**Transcribed page contents**
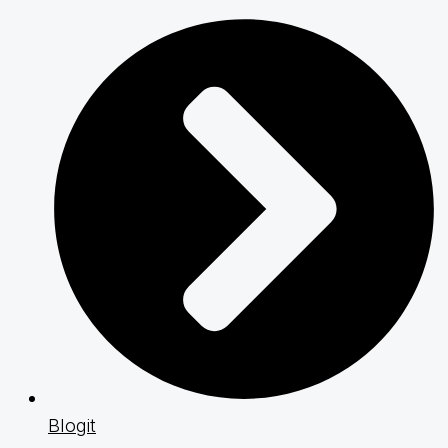
Blogit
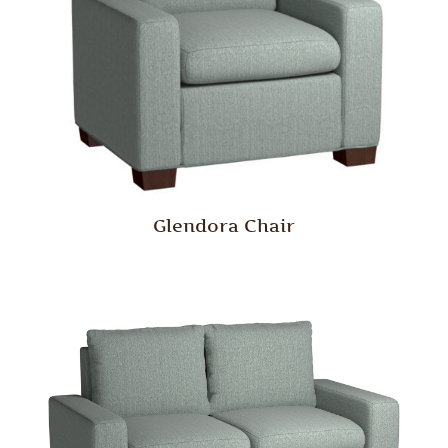
Glendora Chair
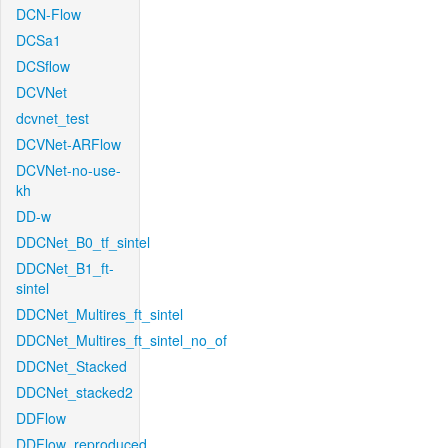
DCN-Flow
DCSa1
DCSflow
DCVNet
dcvnet_test
DCVNet-ARFlow
DCVNet-no-use-
kh
DD-w
DDCNet_B0_tf_sintel
DDCNet_B1_ft-
sintel
DDCNet_Multires_ft_sintel
DDCNet_Multires_ft_sintel_no_of
DDCNet_Stacked
DDCNet_stacked2
DDFlow
DDFlow_reproduced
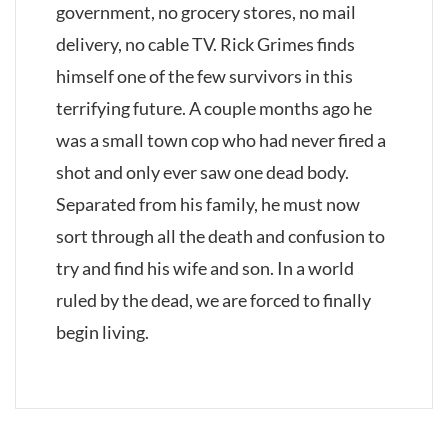
government, no grocery stores, no mail
delivery, no cable TV. Rick Grimes finds
himself one of the few survivors in this
terrifying future. A couple months ago he
was a small town cop who had never fired a
shot and only ever saw one dead body.
Separated from his family, he must now
sort through all the death and confusion to
try and find his wife and son. In a world
ruled by the dead, we are forced to finally
begin living.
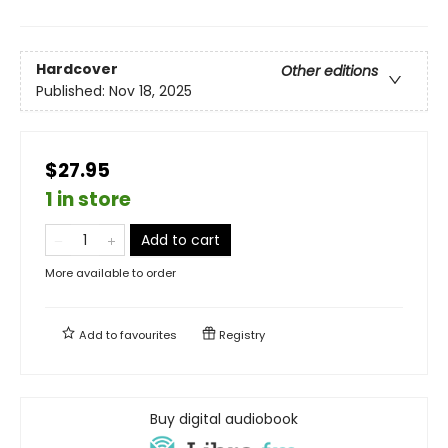
Hardcover
Other editions
Published:
Nov 18, 2025
$27.95
1 in store
Add to cart
More available to order
Add to
favourites
Registry
Buy digital audiobook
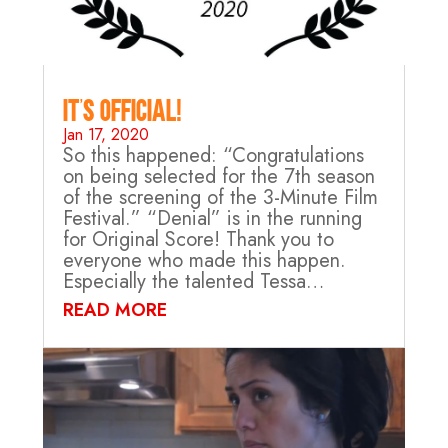
It’s Official!
Jan 17, 2020
So this happened: “Congratulations
on being selected for the 7th season
of the screening of the 3-Minute Film
Festival.” “Denial” is in the running
for Original Score! Thank you to
everyone who made this happen.
Especially the talented Tessa…
READ MORE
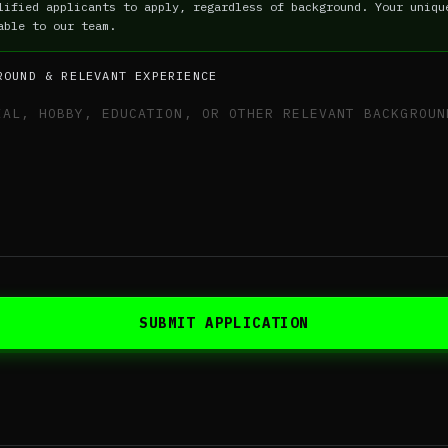
lified applicants to apply, regardless of background. Your uniqu
able to our team.
ROUND & RELEVANT EXPERIENCE
SUBMIT APPLICATION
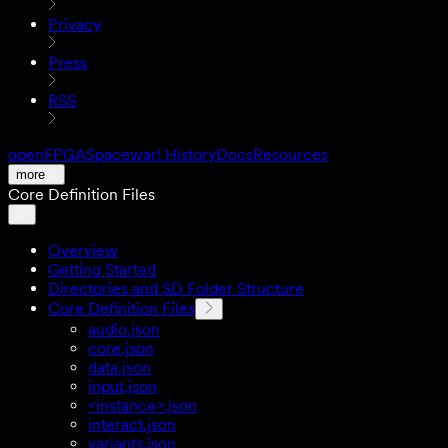
Privacy
Press
RSS
openFPGA
Spacewar! History
Docs
Resources
more
Core Definition Files
Overview
Getting Started
Directories and SD Folder Structure
Core Definition Files
audio.json
core.json
data.json
input.json
<instance>.json
interact.json
variants.json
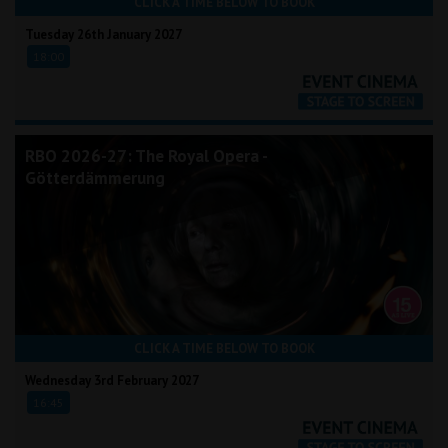
CLICK A TIME BELOW TO BOOK
Tuesday 26th January 2027
18:00
RBO 2026-27: The Royal Opera -
Götterdämmerung
CLICK A TIME BELOW TO BOOK
Wednesday 3rd February 2027
16:45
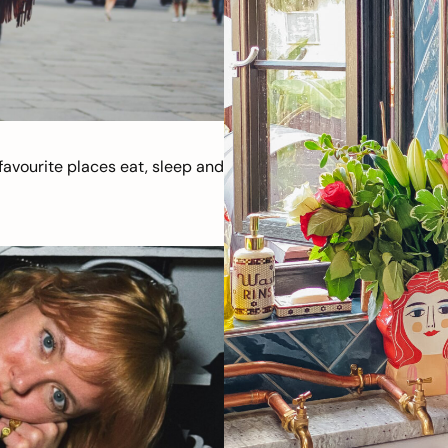
avourite places eat, sleep and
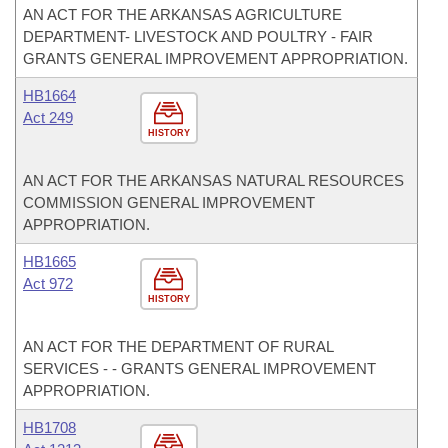
AN ACT FOR THE ARKANSAS AGRICULTURE
DEPARTMENT- LIVESTOCK AND POULTRY - FAIR
GRANTS GENERAL IMPROVEMENT APPROPRIATION.
HB1664
Act 249
HISTORY
AN ACT FOR THE ARKANSAS NATURAL RESOURCES
COMMISSION GENERAL IMPROVEMENT
APPROPRIATION.
HB1665
Act 972
HISTORY
AN ACT FOR THE DEPARTMENT OF RURAL
SERVICES - - GRANTS GENERAL IMPROVEMENT
APPROPRIATION.
HB1708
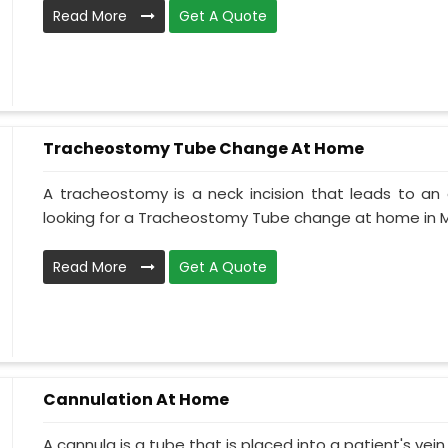
Read More
Get A Quote
Tracheostomy Tube Change At Home
A tracheostomy is a neck incision that leads to an 
looking for a Tracheostomy Tube change at home in M
Read More
Get A Quote
Cannulation At Home
A cannula is a tube that is placed into a patient's ve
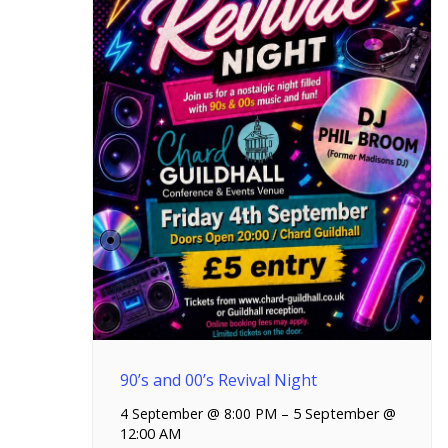
90’s and 00’s Revival Night
4 September @ 8:00 PM
–
5 September @
12:00 AM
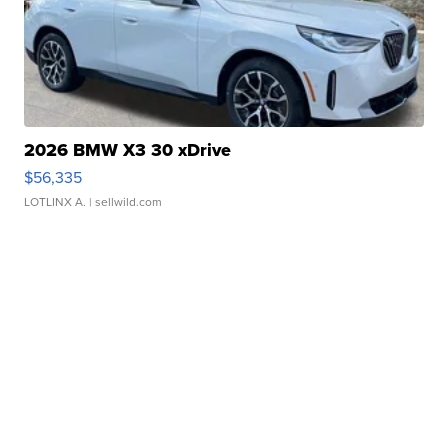
2026 BMW X3 30 xDrive
$56,335
LOTLINX A.
| sellwild.com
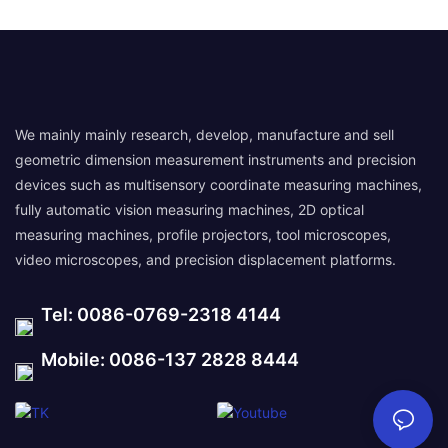
We mainly mainly research, develop, manufacture and sell
geometric dimension measurement instruments and precision
devices such as multisensory coordinate measuring machines,
fully automatic vision measuring machines, 2D optical
measuring machines, profile projectors, tool microscopes,
video microscopes, and precision displacement platforms.
Tel: 0086-0769-2318 4144
Mobile: 0086-137 2828 8444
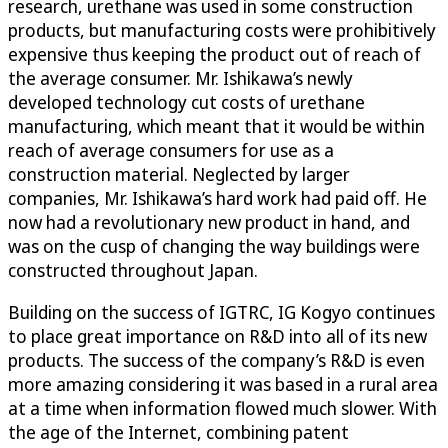
research, urethane was used in some construction
products, but manufacturing costs were prohibitively
expensive thus keeping the product out of reach of
the average consumer. Mr. Ishikawa’s newly
developed technology cut costs of urethane
manufacturing, which meant that it would be within
reach of average consumers for use as a
construction material. Neglected by larger
companies, Mr. Ishikawa’s hard work had paid off. He
now had a revolutionary new product in hand, and
was on the cusp of changing the way buildings were
constructed throughout Japan.
Building on the success of IGTRC, IG Kogyo continues
to place great importance on R&D into all of its new
products. The success of the company’s R&D is even
more amazing considering it was based in a rural area
at a time when information flowed much slower. With
the age of the Internet, combining patent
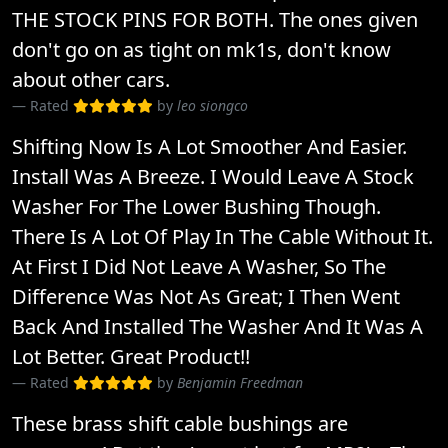
THE STOCK PINS FOR BOTH. The ones given
don't go on as tight on mk1s, don't know
about other cars.
Rated
by
leo siongco
Shifting Now Is A Lot Smoother And Easier.
Install Was A Breeze. I Would Leave A Stock
Washer For The Lower Bushing Though.
There Is A Lot Of Play In The Cable Without It.
At First I Did Not Leave A Washer, So The
Difference Was Not As Great; I Then Went
Back And Installed The Washer And It Was A
Lot Better. Great Product!!
Rated
by
Benjamin Freedman
These brass shift cable bushings are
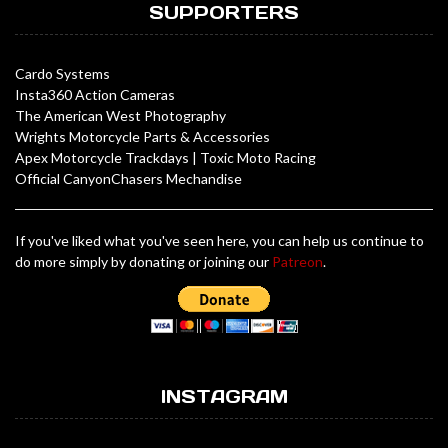
SUPPORTERS
Cardo Systems
Insta360 Action Cameras
The American West Photography
Wrights Motorcycle Parts & Accessories
Apex Motorcycle Trackdays
|
Toxic Moto Racing
Official CanyonChasers Mechandise
If you've liked what you've seen here, you can help us continue to
do more simply by donating or joining our
Patreon
.
INSTAGRAM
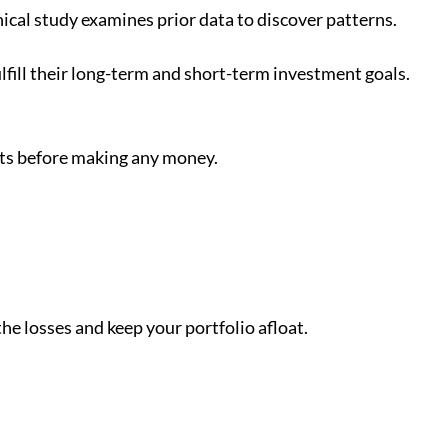
ical study examines prior data to discover patterns.
lfill their long-term and short-term investment goals.
rts before making any money.
 the losses and keep your portfolio afloat.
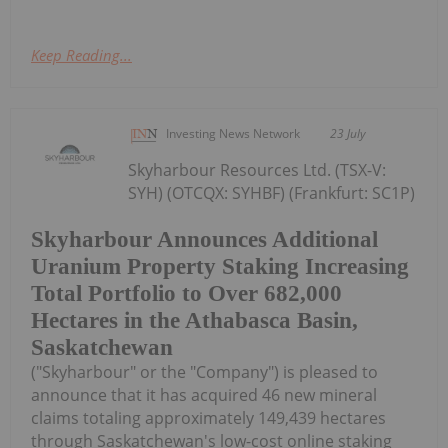
Keep Reading...
Investing News Network
23 July
Skyharbour Resources Ltd. (TSX-V:
SYH) (OTCQX: SYHBF) (Frankfurt: SC1P)
Skyharbour Announces Additional
Uranium Property Staking Increasing
Total Portfolio to Over 682,000
Hectares in the Athabasca Basin,
Saskatchewan
("Skyharbour" or the "Company") is pleased to
announce that it has acquired 46 new mineral
claims totaling approximately 149,439 hectares
through Saskatchewan's low-cost online staking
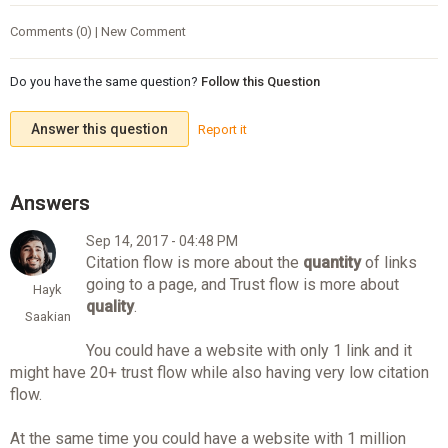
Comments (0) | New Comment
Do you have the same question?
Follow this Question
Answer this question
Report it
Sep 14, 2017 - 04:48 PM
Citation flow is more about the
quantity
of links
going to a page, and Trust flow is more about
Hayk
quality
.
Saakian
You could have a website with only 1 link and it
might have 20+ trust flow while also having very low citation
flow.
At the same time you could have a website with 1 million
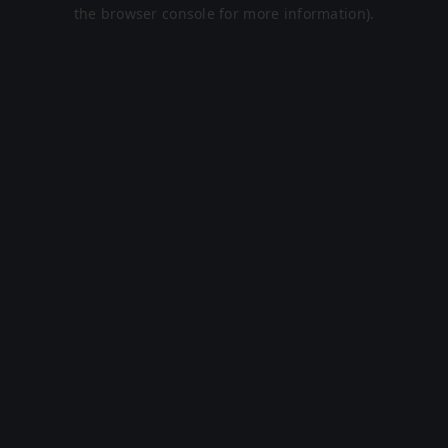
the browser console for more information).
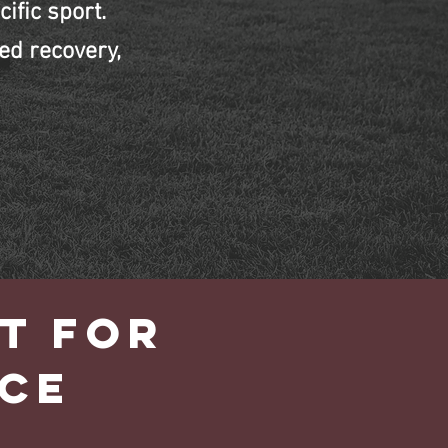
ific sport.
ed recovery,
T FOR
CE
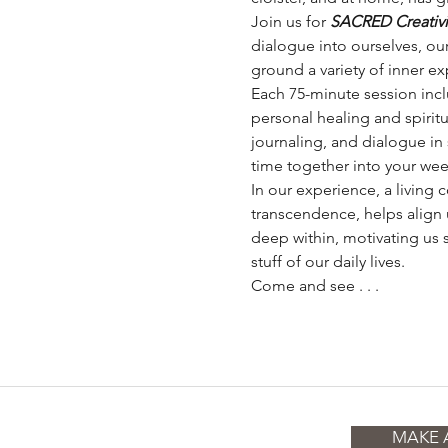
Join us for 
SACRED Creativity
dialogue into ourselves, our
ground a variety of inner exp
Each 75-minute session inc
personal healing and spiritu
journaling, and dialogue in 
time together into your wee
In our experience, a living
transcendence, helps align 
deep within, motivating us 
stuff of our daily lives.
Come and see . . .
MAKE 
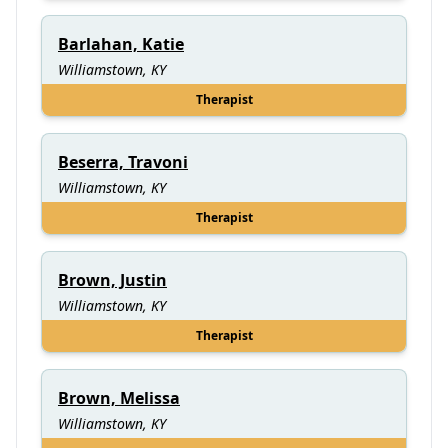
Barlahan, Katie
Williamstown, KY
Therapist
Beserra, Travoni
Williamstown, KY
Therapist
Brown, Justin
Williamstown, KY
Therapist
Brown, Melissa
Williamstown, KY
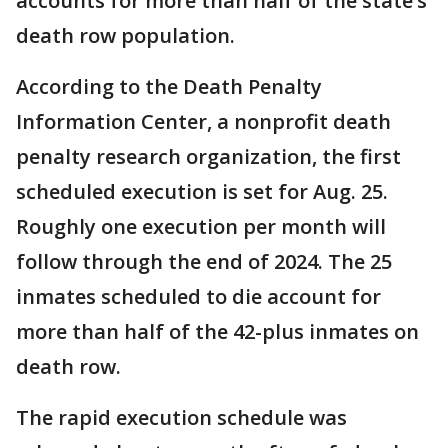
accounts for more than half of the state’s
death row population.
According to the Death Penalty
Information Center, a nonprofit death
penalty research organization, the first
scheduled execution is set for Aug. 25.
Roughly one execution per month will
follow through the end of 2024. The 25
inmates scheduled to die account for
more than half of the 42-plus inmates on
death row.
The rapid execution schedule was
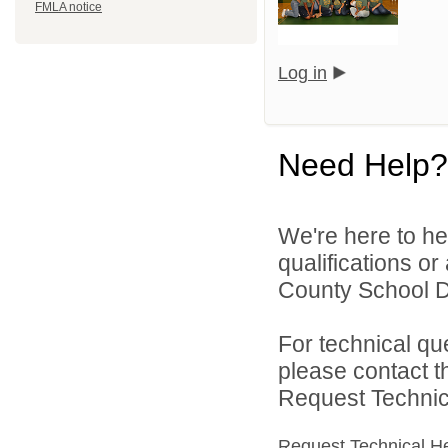
FMLA notice
Log in
Need Help?
We're here to he
qualifications o
County School Dis
For technical qu
please contact t
Request Technica
Request Technical H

**ACTIVITY**
Each entry above must be printed exactly, apart from its pictures.

**REPLY**
Blogit
Glendora Chair
DCN-Flow
DCSa1
DCSflow
DCVNet
dcvnet_test
DCVNet-ARFlow
DCVNet-no-use-
kh
DD-w
DDCNet_B0_tf_sintel
DDCNet_B1_ft-
sintel
DDCNet_Multires_ft_sintel
DDCNet_Multires_ft_sintel_no_of
DDCNet_Stacked
DDCNet_stacked2
DDFlow
DDFlow_reproduced
government, no grocery stores, no mail
delivery, no cable TV. Rick Grimes finds
himself one of the few survivors in this
terrifying future. A couple months ago he
was a small town cop who had never fired a
shot and only ever saw one dead body.
Separated from his family, he must now
sort through all the death and confusion to
try and find his wife and son. In a world
ruled by the dead, we are forced to finally
begin living.
Hardcover
Other editions
Published:
Nov 18, 2025
$27.95
1 in store
Add to cart
More available to order
Add to
favourites
Registry
Buy digital audiobook
It’s Official!
Jan 17, 2020
So this happened: “Congratulations
on being selected for the 7th season
of the screening of the 3-Minute Film
Festival.” “Denial” is in the running
for Original Score! Thank you to
everyone who made this happen.
Especially the talented Tessa…
READ MORE
lified applicants to apply, regardless of background. Your uniqu
able to our team.
ROUND & RELEVANT EXPERIENCE
SUBMIT APPLICATION
Privacy
Press
RSS
openFPGA
Spacewar! History
Docs
Resources
more
Core Definition Files
Overview
Getting Started
Directories and SD Folder Structure
Core Definition Files
audio.json
core.json
data.json
input.json
<instance>.json
interact.json
variants.json
CLICK A TIME BELOW TO BOOK
Tuesday 26th January 2027
18:00
RBO 2026-27: The Royal Opera -
Götterdämmerung
CLICK A TIME BELOW TO BOOK
Wednesday 3rd February 2027
16:45
avourite places eat, sleep and
AN ACT FOR THE ARKANSAS AGRICULTURE
DEPARTMENT- LIVESTOCK AND POULTRY - FAIR
GRANTS GENERAL IMPROVEMENT APPROPRIATION.
HB1664
Act 249
HISTORY
AN ACT FOR THE ARKANSAS NATURAL RESOURCES
COMMISSION GENERAL IMPROVEMENT
APPROPRIATION.
HB1665
Act 972
HISTORY
AN ACT FOR THE DEPARTMENT OF RURAL
SERVICES - - GRANTS GENERAL IMPROVEMENT
APPROPRIATION.
HB1708
Read More
Get A Quote
Tracheostomy Tube Change At Home
A tracheostomy is a neck incision that leads to an 
looking for a Tracheostomy Tube change at home in M
Read More
Get A Quote
Cannulation At Home
A cannula is a tube that is placed into a patient's ve
90’s and 00’s Revival Night
4 September @ 8:00 PM
–
5 September @
12:00 AM
2026 BMW X3 30 xDrive
$56,335
LOTLINX A.
| sellwild.com
We mainly mainly research, develop, manufacture and sell
geometric dimension measurement instruments and precision
devices such as multisensory coordinate measuring machines,
fully automatic vision measuring machines, 2D optical
measuring machines, profile projectors, tool microscopes,
video microscopes, and precision displacement platforms.
Tel: 0086-0769-2318 4144
Mobile: 0086-137 2828 8444
research, urethane was used in some construction
products, but manufacturing costs were prohibitively
expensive thus keeping the product out of reach of
the average consumer. Mr. Ishikawa’s newly
developed technology cut costs of urethane
manufacturing, which meant that it would be within
reach of average consumers for use as a
construction material. Neglected by larger
companies, Mr. Ishikawa’s hard work had paid off. He
now had a revolutionary new product in hand, and
was on the cusp of changing the way buildings were
constructed throughout Japan.
Building on the success of IGTRC, IG Kogyo continues
to place great importance on R&D into all of its new
products. The success of the company’s R&D is even
more amazing considering it was based in a rural area
at a time when information flowed much slower. With
the age of the Internet, combining patent
THE STOCK PINS FOR BOTH. The ones given
don't go on as tight on mk1s, don't know
about other cars.
Rated
by
leo siongco
Shifting Now Is A Lot Smoother And Easier.
Install Was A Breeze. I Would Leave A Stock
Washer For The Lower Bushing Though.
There Is A Lot Of Play In The Cable Without It.
At First I Did Not Leave A Washer, So The
Difference Was Not As Great; I Then Went
Back And Installed The Washer And It Was A
Lot Better. Great Product!!
Rated
by
Benjamin Freedman
These brass shift cable bushings are
SUPPORTERS
Cardo Systems
Insta360 Action Cameras
The American West Photography
Wrights Motorcycle Parts & Accessories
Apex Motorcycle Trackdays
|
Toxic Moto Racing
Official CanyonChasers Mechandise
If you've liked what you've seen here, you can help us continue to
do more simply by donating or joining our
Patreon
.
INSTAGRAM
ical study examines prior data to discover patterns.
lfill their long-term and short-term investment goals.
rts before making any money.
 the losses and keep your portfolio afloat.
Keep Reading...
Investing News Network
23 July
Skyharbour Resources Ltd. (TSX-V:
SYH) (OTCQX: SYHBF) (Frankfurt: SC1P)
Skyharbour Announces Additional
Uranium Property Staking Increasing
Total Portfolio to Over 682,000
Hectares in the Athabasca Basin,
Saskatchewan
("Skyharbour" or the "Company") is pleased to
announce that it has acquired 46 new mineral
claims totaling approximately 149,439 hectares
through Saskatchewan's low-cost online staking
Comments (0) | New Comment
Do you have the same question?
Follow this Question
Answer this question
Report it
Sep 14, 2017 - 04:48 PM
Citation flow is more about the
quantity
of links
going to a page, and Trust flow is more about
Hayk
quality
.
Saakian
You could have a website with only 1 link and it
might have 20+ trust flow while also having very low citation
flow.
At the same time you could have a website with 1 million
the browser console for more information).
ific sport.
ed recovery,
T FOR
CE
Join us for 
SACRED Creativity
dialogue into ourselves, our
ground a variety of inner exp
Each 75-minute session inc
personal healing and spiritu
journaling, and dialogue in 
time together into your wee
In our experience, a living
transcendence, helps align 
deep within, motivating us 
stuff of our daily lives.
Come and see . . .
MAKE 
Barlahan, Katie
Williamstown, KY
Therapist
Beserra, Travoni
Williamstown, KY
Therapist
Brown, Justin
Williamstown, KY
Therapist
Brown, Melissa
Williamstown, KY
accounts for more than half of the state’s
death row population.
According to the Death Penalty
Information Center, a nonprofit death
penalty research organization, the first
scheduled execution is set for Aug. 25.
Roughly one execution per month will
follow through the end of 2024. The 25
inmates scheduled to die account for
more than half of the 42-plus inmates on
death row.
The rapid execution schedule was
FMLA notice
Log in
Need Help?
We're here to he
qualifications o
County School Dis
For technical qu
please contact t
Request Technica
Request Technical H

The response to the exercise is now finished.